正则表达式语句以便仅匹配字符串的部分以进行比较 – Python

huangapple go评论81阅读模式
英文:

Regex Statement to only match parts of a string for comparison - Python

问题

我试图做的是将一个文件中的值与另一个文件中的值进行匹配,但我只需要匹配字符串的第一部分和最后一部分。

我将每个文件读入一个列表中,并根据我创建的不同正则表达式模式来操作它们。一切都正常,除了当涉及到这种类型的值时:

V-1\ZDS\R\EMBO-20-1:24
V-1\ZDS\R\EMBO-20-6:24

在这个示例中,我只想匹配'V-1\ZDS\R\EMBO-20',然后比较字符串末尾的'24'值。'20-x:'中的数字x可能会变化,与比较无关,只要字符串的第一部分和最后部分匹配即可。

这是我正在使用的正则表达式:

re.compile(r"(?:.*V-1\\ZDS\\R\\EMBO-20-\d.*)(:\d*\w.*)")

一旦我筛选出列表,我使用以下函数来返回两个集合之间的差异:

funcDiff = lambda x, y: list((set(x) - set(y))) + list((set(y) - set(x)))

是否有一种方法可以获取差异列表并过滤掉那些在“:”之后具有匹配值的差异项,如上所述?

如果这是一个明显的答案,我为之道歉,我是Python和正则表达式的新手!

我得到的输出是整个字符串之间的差异,因此即使字符串的第一部分和最后部分匹配,如果'EMBO-20-x'之后的数字也不匹配,它也会将其视为不同。

英文:

What I am trying to do is match values from one file to another, but I only need to match the first portion of the string and the last portion.

I am reading each file into a list, and manipulating these based on different Regex patterns I have created. Everything works, except when it comes to these type of values:

V-1\ZDS\R\EMBO-20-1:24
V-1\ZDS\R\EMBO-20-6:24

In this example, I only want to match 'V-1\ZDS\R\EMBO-20' and then compare the '24' value at the end of the string. The number x in '20-x:', can vary and doesn't matter in terms of comparisons, as long as the first and last parts of this string match.

This is the Regex I am using:

re.compile(r"(?:.*V-1\\ZDS\\R\\EMBO-20-\d.*)(:\d*\w.*)")

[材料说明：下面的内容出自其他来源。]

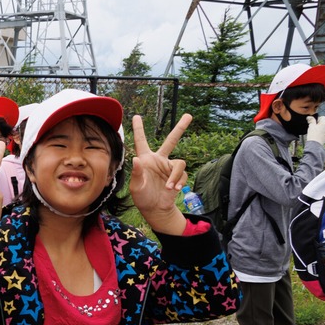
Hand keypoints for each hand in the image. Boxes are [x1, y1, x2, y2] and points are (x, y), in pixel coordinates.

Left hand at [130, 114, 191, 232]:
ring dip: (175, 176)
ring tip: (169, 187)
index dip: (139, 129)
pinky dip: (178, 182)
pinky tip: (173, 189)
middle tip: (189, 115)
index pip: (141, 141)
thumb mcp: (136, 187)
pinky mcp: (178, 176)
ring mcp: (169, 167)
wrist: (155, 209)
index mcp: (146, 159)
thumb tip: (136, 159)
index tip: (137, 116)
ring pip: (180, 162)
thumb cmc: (142, 198)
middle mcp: (158, 160)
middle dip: (180, 128)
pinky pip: (183, 174)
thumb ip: (137, 173)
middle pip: (172, 140)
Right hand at [306, 115, 324, 145]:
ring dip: (323, 127)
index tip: (314, 124)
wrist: (315, 144)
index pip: (322, 117)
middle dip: (321, 123)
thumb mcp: (311, 126)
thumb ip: (311, 120)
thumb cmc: (313, 135)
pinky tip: (320, 134)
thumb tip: (309, 117)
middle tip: (315, 128)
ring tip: (318, 131)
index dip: (317, 120)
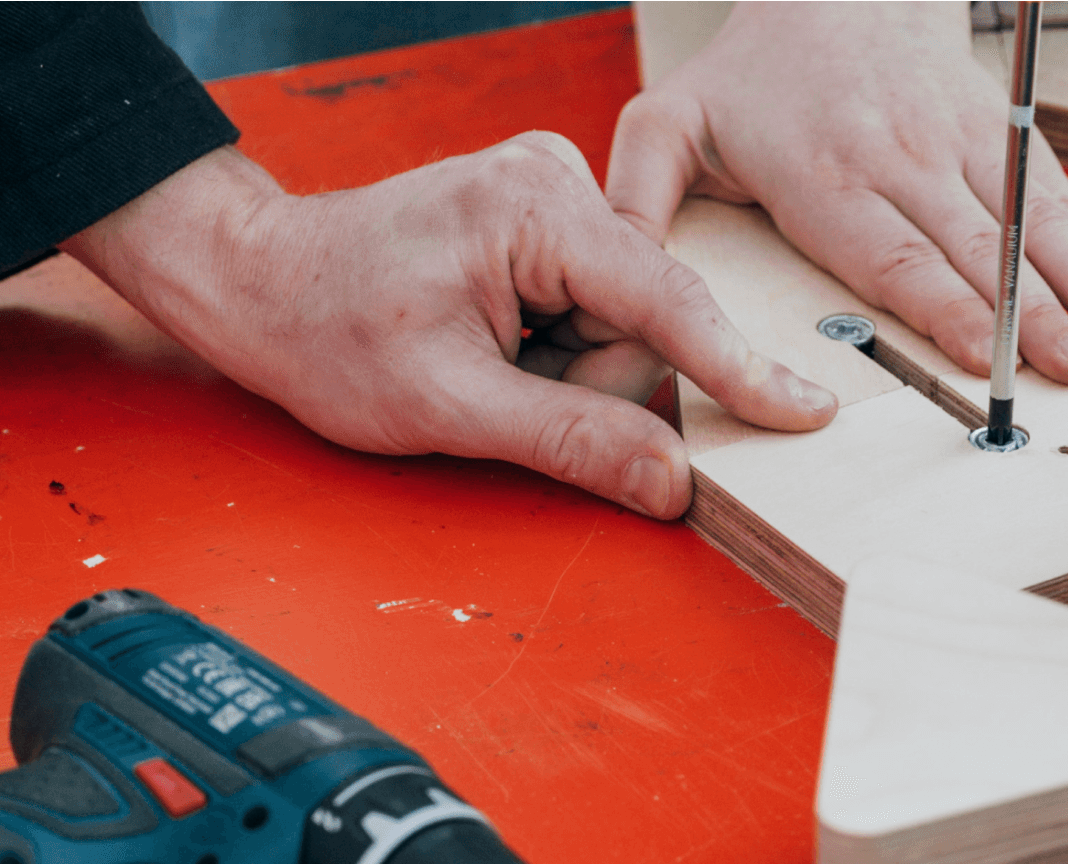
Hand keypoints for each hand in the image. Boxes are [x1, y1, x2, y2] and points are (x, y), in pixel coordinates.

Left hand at [62, 137, 836, 518]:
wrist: (261, 282)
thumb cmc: (326, 328)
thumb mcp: (449, 407)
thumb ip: (571, 439)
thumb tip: (670, 480)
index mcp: (532, 212)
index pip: (668, 299)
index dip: (739, 369)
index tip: (806, 412)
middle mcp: (550, 180)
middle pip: (645, 316)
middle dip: (590, 379)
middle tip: (504, 390)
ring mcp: (545, 190)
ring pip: (620, 316)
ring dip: (566, 365)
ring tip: (484, 361)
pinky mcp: (538, 214)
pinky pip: (591, 300)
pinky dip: (553, 341)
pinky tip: (493, 340)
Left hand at [607, 1, 1067, 385]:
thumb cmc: (752, 72)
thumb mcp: (668, 124)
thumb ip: (638, 202)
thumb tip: (617, 280)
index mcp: (825, 173)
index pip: (893, 254)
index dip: (945, 310)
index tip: (984, 358)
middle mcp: (902, 158)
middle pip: (977, 251)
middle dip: (1033, 318)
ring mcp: (958, 143)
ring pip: (1031, 224)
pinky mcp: (998, 131)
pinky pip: (1054, 192)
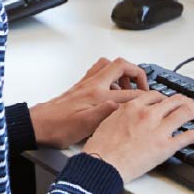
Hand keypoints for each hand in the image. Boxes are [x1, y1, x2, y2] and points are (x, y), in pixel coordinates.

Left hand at [29, 57, 151, 147]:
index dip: (146, 96)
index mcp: (96, 96)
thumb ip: (104, 113)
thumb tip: (121, 104)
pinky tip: (111, 91)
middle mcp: (91, 85)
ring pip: (108, 65)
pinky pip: (99, 72)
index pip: (129, 91)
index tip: (157, 102)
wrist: (36, 125)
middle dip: (137, 72)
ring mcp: (85, 84)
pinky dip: (110, 76)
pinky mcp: (80, 87)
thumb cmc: (57, 128)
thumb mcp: (83, 127)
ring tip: (129, 87)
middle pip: (120, 65)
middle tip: (144, 86)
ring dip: (123, 72)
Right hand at [81, 92, 193, 182]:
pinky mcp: (166, 146)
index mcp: (132, 107)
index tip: (168, 100)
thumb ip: (121, 114)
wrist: (102, 164)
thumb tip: (125, 113)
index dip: (164, 97)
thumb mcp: (107, 122)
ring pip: (185, 113)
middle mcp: (148, 114)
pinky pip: (189, 136)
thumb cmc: (101, 147)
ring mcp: (159, 129)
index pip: (154, 95)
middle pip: (173, 101)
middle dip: (185, 100)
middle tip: (190, 102)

Once I filter down the list, I use the following function to return the difference between the two sets:

funcDiff = lambda x, y: list((set(x)- set(y))) + list((set(y)- set(x)))

Is there a way to take the list of differences and filter out the ones that have matching values after the

: 

as mentioned above?

I apologize is this is an obvious answer, I'm new to Python and Regex!

The output I get is the differences between the entire strings, so even if the first and last part of the string match, if the number following the 'EMBO-20-x' doesn't also match, it returns it as being different.

答案1

得分: 0

在讨论你的问题之前,regex101 是这类问题非常有用的工具。

你的问题源自两个方面:

1.) 你使用 .* 的方式

2.) 贪婪匹配与非贪婪匹配

.* 有点糟糕

.* 是一个正则表达式,但实际上很少是你真正想要的。
> 顺便提一句,一个有用的正则表达式是 [^c]*[^c]+。这些表达式匹配除了字母 c 之外的任何字符,第一个表达式匹配 0 或更多次,第二个表达式匹配 1 或更多次。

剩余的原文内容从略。